─── Trecho fornecido ───

Tolhida de decidir como é o modo adequado de se vestir e portar, a mulher –
propriedade masculina -, segue sendo um ser social incapaz de escolher a hora
exata de ter suas primeiras experiências sexuais e de ser mãe. Por muito tempo
foram impedidas de se divorciarem, se manterem solteiras, se protegerem durante
o ato sexual e se decidirem pela liberdade de seus corpos.
Escravas
de espartilhos e anáguas durante séculos, a mulher sempre tentou modelar seu
corpo a um padrão físico imposto e jamais se libertou desse padrão. Atualmente,
são vítimas fáceis da gordofobia e desenvolvem com mais facilidade
distúrbios alimentares tais quais bulimia e anorexia. Estão no topo no que se
refere violência doméstica e continuam a receber menores salários. São expostas
e culpabilizadas quando sofrem agressões físicas e/ou morais.
Não
são livres de fato.
Concepção de movimento e inimigos no seio do
próprio movimento feminino
Por
esses e outros fatores, dentro do próprio movimento revolucionário, há de se
ter uma atenção especial ao caso das mulheres e da inserção das mesmas na luta.
A
atuação das mulheres na luta revolucionária é de fundamental importância para
que as mulheres tomem para si a tarefa de edificarem sua própria emancipação
por meio da revolução. A isso damos o nome de protagonismo feminino, que deve
se dar no seio da luta revolucionária e popular.
No
entanto, tal como a luta da classe trabalhadora, a luta das mulheres vem
passando por inúmeros processos de sabotagem. Os sabotadores não são somente os
“agentes externos”, inimigos abertos e declarados das mulheres -
sobretudo das proletárias. Há inimigos que atuam no seio do próprio movimento.
Um
dos maiores exemplos ocorre dentro da própria luta geral da classe
trabalhadora. Muitos pensam que o inimigo da luta (aquele que deve ser
combatido), é somente o empresário na sala executiva de uma multinacional que
espolia nosso povo. Esquecem-se, dessa forma, dos inimigos dos trabalhadores
que estão inseridos em movimentos dos próprios trabalhadores. Esquecem-se, por
exemplo, daqueles que, em datas especiais ligadas a luta, como o 1º de maio –
dia de luta dos trabalhadores – promovem atividades diluídas, muitas delas de
caráter fortemente festivo, que acabam por reduzir o potencial revolucionário
do trabalhador em atividades que deveriam ser ligadas unicamente à sua luta.
Igualmente
ocorre com o movimento de mulheres. Deve-se ter ciência que os maiores inimigos
do movimento feminino são, de fato, a misoginia, o patriarcado e as ideias que
naturalizaram erradamente a inferioridade feminina - e, como inimigos, são um mal
a ser extirpado! Mas há inimigos atuando lado a lado com a causa, bem como
concepções ideológicas e morais que são nocivas ao próprio movimento.

─── Registros exibidos ───

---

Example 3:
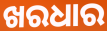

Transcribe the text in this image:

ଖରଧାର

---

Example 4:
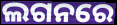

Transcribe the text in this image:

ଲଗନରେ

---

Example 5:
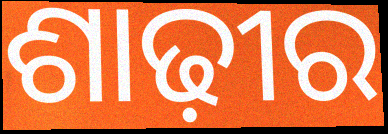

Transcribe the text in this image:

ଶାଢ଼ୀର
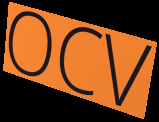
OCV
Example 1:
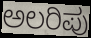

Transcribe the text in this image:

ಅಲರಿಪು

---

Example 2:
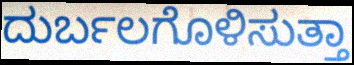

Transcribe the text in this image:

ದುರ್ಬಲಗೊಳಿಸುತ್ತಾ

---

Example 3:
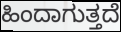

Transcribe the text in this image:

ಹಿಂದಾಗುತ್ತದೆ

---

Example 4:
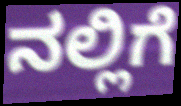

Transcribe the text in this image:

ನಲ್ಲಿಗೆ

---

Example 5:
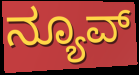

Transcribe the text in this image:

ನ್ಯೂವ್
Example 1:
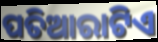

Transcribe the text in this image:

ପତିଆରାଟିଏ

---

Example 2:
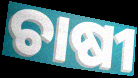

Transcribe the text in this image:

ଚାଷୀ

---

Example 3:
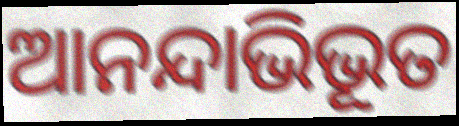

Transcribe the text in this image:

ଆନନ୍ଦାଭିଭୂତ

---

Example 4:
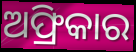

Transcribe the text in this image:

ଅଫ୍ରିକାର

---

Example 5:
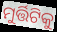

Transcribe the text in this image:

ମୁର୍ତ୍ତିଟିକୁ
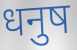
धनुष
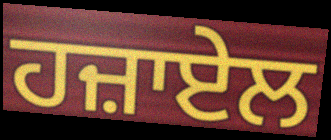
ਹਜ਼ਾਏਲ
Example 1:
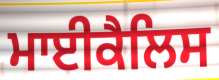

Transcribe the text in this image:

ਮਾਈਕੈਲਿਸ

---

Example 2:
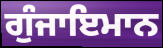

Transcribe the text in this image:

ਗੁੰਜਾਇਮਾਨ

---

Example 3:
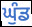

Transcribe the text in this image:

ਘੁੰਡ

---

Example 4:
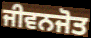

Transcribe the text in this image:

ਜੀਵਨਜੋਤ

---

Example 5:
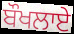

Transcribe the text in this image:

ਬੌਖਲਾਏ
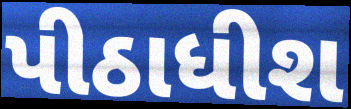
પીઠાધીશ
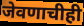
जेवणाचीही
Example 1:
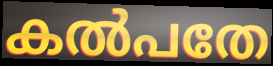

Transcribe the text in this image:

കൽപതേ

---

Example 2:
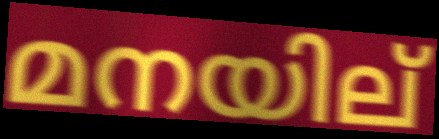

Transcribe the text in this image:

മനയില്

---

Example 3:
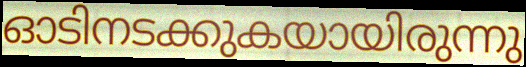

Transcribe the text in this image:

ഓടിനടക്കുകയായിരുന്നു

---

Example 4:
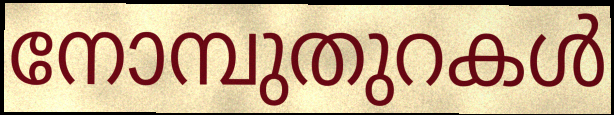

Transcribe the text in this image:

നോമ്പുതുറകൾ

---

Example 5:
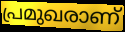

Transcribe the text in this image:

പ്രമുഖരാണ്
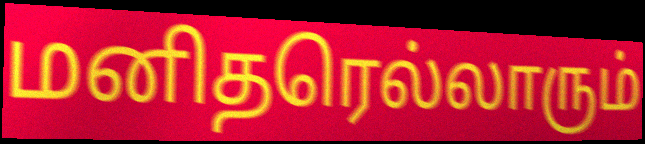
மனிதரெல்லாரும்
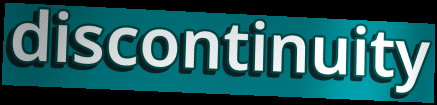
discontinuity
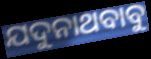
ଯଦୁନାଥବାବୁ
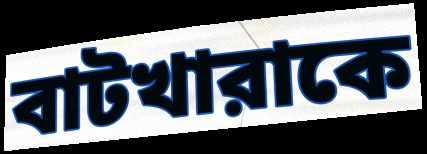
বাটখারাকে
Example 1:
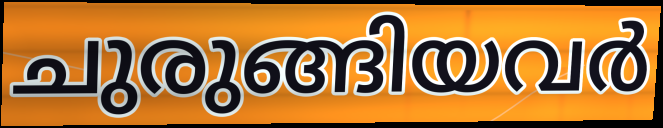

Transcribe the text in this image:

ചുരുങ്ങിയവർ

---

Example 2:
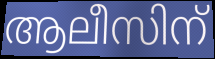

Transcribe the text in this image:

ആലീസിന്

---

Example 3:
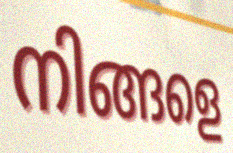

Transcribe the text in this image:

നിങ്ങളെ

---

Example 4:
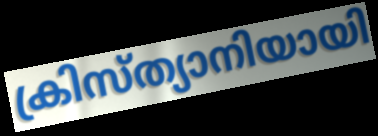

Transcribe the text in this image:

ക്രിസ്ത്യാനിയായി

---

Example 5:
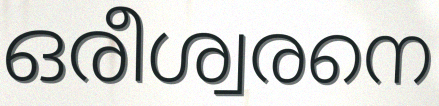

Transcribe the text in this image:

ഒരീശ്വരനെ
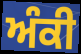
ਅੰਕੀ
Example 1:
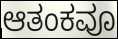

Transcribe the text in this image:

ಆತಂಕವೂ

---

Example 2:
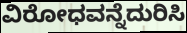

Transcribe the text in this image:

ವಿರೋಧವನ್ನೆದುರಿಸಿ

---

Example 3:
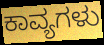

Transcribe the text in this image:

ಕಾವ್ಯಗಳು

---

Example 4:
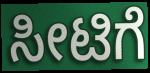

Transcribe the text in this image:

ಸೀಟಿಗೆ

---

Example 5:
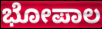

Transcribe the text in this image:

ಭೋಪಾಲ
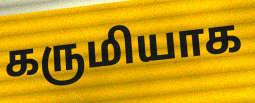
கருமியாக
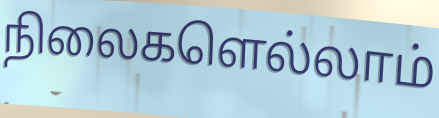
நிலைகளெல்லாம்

───
─── Registros exibidos ───

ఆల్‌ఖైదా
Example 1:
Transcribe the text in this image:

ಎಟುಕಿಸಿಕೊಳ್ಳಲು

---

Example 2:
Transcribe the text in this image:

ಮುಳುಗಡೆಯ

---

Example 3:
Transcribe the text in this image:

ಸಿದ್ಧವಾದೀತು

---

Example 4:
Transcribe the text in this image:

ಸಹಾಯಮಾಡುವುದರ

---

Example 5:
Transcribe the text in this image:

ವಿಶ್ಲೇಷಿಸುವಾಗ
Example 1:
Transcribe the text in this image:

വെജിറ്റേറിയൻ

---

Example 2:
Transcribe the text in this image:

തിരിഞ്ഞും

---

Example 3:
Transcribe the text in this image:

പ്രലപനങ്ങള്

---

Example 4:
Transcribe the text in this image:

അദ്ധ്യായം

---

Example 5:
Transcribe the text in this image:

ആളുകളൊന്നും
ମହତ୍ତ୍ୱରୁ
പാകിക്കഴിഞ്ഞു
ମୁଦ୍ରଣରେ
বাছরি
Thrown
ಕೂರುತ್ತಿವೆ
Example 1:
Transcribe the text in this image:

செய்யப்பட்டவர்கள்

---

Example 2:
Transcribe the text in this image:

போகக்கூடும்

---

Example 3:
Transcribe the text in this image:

───

*Pedido escrito 1:*
Responda com base no trecho sobre a luta das mulheres:
(a) Quais distúrbios alimentares são citados?
(b) Que nome se dá à tarefa de as mulheres edificarem sua própria emancipação por meio da revolução?
(c) Que data é dada como exemplo de ocasião com atividades diluídas e de caráter festivo?
*Pedido escrito 2:* Retome o trecho sobre a luta das mulheres e escreva a continuação logo depois da última frase.
Os registros foram tirados de outra fonte.

*Resposta 1:*
(a) Bulimia e anorexia.
(b) Protagonismo feminino.
(c) O 1º de maio, dia de luta dos trabalhadores.

*Resposta 2:*
Aglutinações
como a “Marcha das Vadias” – que é um movimento, atualmente, de forte inserção
em mobilizações brasileiras de mulheres – expressam esses tipos de concepções
nocivas ao processo emancipatório feminino. De igual maneira, promove
atividades políticas diluídas que acabam por limitar ou reduzir o potencial
revolucionário da mulher – a exemplo dos “agentes internos” que reduzem o
potencial revolucionário da classe trabalhadora.
Além
da Marcha das Vadias, há diversos outros movimentos de mulheres que agem nesse
sentido. Assim como o reacionário e racista movimento FEMEN, existem diversos
coletivos que, de tão diluídos e estreitos (na questão feminina), se tornaram
piadas e são veementemente rechaçados pelos movimentos de mulheres mais
comprometidos.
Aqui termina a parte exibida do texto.